Legislators Learn About Energy Development, Rural Education on Trip to Central Utah
Instead of holding their regular interim meetings this month, state legislators hit the road to visit several sites in central and southeastern Utah.
The trip started bright and early at 7 a.m. at the state capitol. Our first stop would be Price and Utah’s coal country.
The purpose of the two-day long trip is for legislators to visit parts of the state that they aren’t familiar with so that they can better understand the issues rural Utahns face. Along the way, legislators watched videos produced by the Utah Mining Association and local counties. Local officials also hopped on and off the bus to guide the journey and answer questions. One guide was Joe Peterson, the chancellor of Utah State University Eastern, located in Price.
“In five minutes, we’re going to be driving past the Carbon Power Plant which, in April of last year, was closed down," Peterson said, pointing out the left side of the bus. "The kids around Carbon County say that it made clouds, and it kind of hurts our feelings as we drive by and we don’t see the steam rising off the turbines as they turned and cranked out electricity."
The trip included stops at a brand new building on the campus of USU Eastern to hear about the future of coal, another stop at Green River High School to learn about the challenges of rural education, and finally, a stop at Dead Horse State Park to learn about the economic potential of tourism.
Democratic Representative Patrice Arent represents the Millcreek area of Salt Lake City.
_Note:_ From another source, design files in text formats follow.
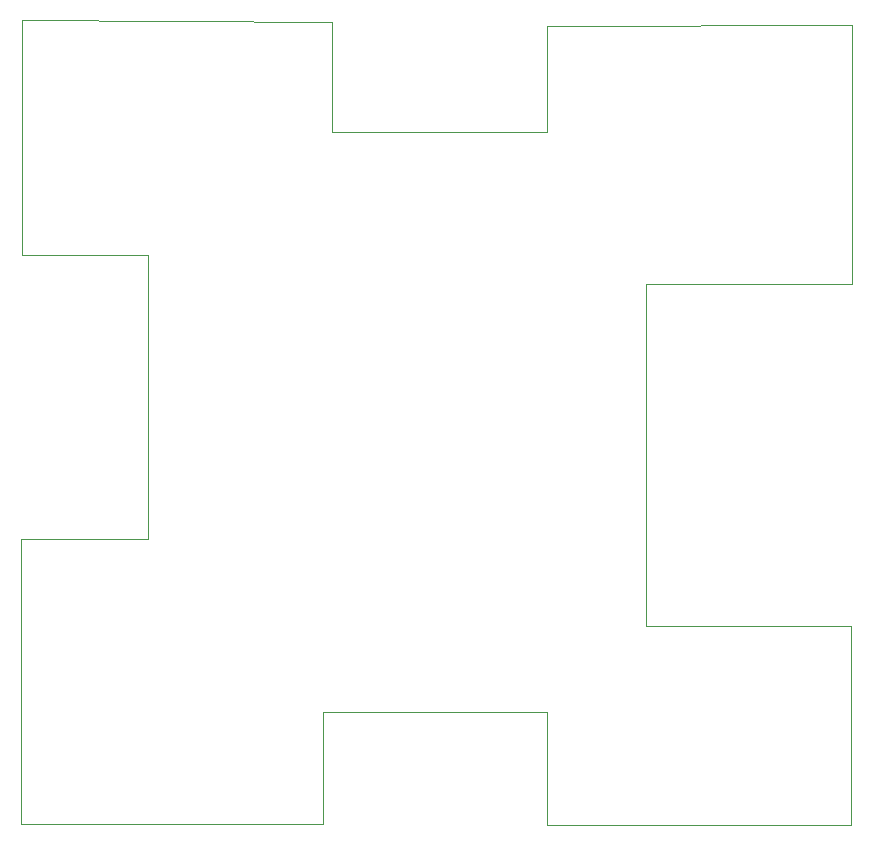
<source format=gbr>
%TF.GenerationSoftware,KiCad,Pcbnew,9.0.2*%
%TF.CreationDate,2025-06-18T12:47:49+02:00*%
%TF.ProjectId,cd30 Luftsensor Projekt ,63643330-204c-4756-9674-73656e736f72,rev?*%
%TF.SameCoordinates,Original*%
%TF.FileFunction,Profile,NP*%
%FSLAX46Y46*%
G04 Gerber Fmt 4.6, Leading zero omitted, Abs format (unit mm)*
G04 Created by KiCad (PCBNEW 9.0.2) date 2025-06-18 12:47:49*
%MOMM*%
%LPD*%
G01*
G04 APERTURE LIST*
%TA.AperFunction,Profile*%
%ADD10C,0.050000*%
%TD*%
G04 APERTURE END LIST*
D10*
X141300000Y-106450000D02*
X115700000Y-106450000D01*
X142050000Y-38525000D02*
X142050000Y-47850000D01*
X160225000Y-47850000D02*
X160225000Y-38875000D01*
X160250000Y-106500000D02*
X160250000Y-96950000D01*
X115700000Y-82325000D02*
X126450000Y-82325000D01*
X126450000Y-58250000D02*
X115750000Y-58250000D01*
X115750000Y-58250000D02*
X115750000Y-38375000D01*
X186050000Y-60725000D02*
X168600000Y-60725000D01*
X115750000Y-38375000D02*
X142050000Y-38525000D01*
X141300000Y-96950000D02*
X141300000Y-106450000D01*
X160225000Y-38875000D02*
X186050000Y-38825000D01*
X142050000Y-47850000D02*
X160225000Y-47850000D01*
X160250000Y-96950000D02*
X141300000Y-96950000D01*
X115700000Y-106450000D02*
X115700000Y-82325000D01*
X126450000Y-82325000D02*
X126450000Y-58250000D01*
X168600000Y-60725000D02*
X168600000Y-89725000D01*
X185975000Y-106500000D02*
X160250000Y-106500000D01*
X185975000Y-89725000D02*
X185975000Y-106500000D01*
X168600000Y-89725000D02*
X185975000Y-89725000D01*
X186050000Y-38825000D02*
X186050000Y-60725000D01*
M02*

</source>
She says the stop at Green River High School was particularly impactful.
“When we look at the schools and we think about these teachers that have to teach so many subjects and try and transition with just small classes and those very unique needs, it helps us understand we may need to put additional resources into those smaller rural schools,” she said.
The legislators ended their night with a dinner at the Red Cliffs Lodge in Moab. This is the first site visit lawmakers have taken since before the recession in 2008.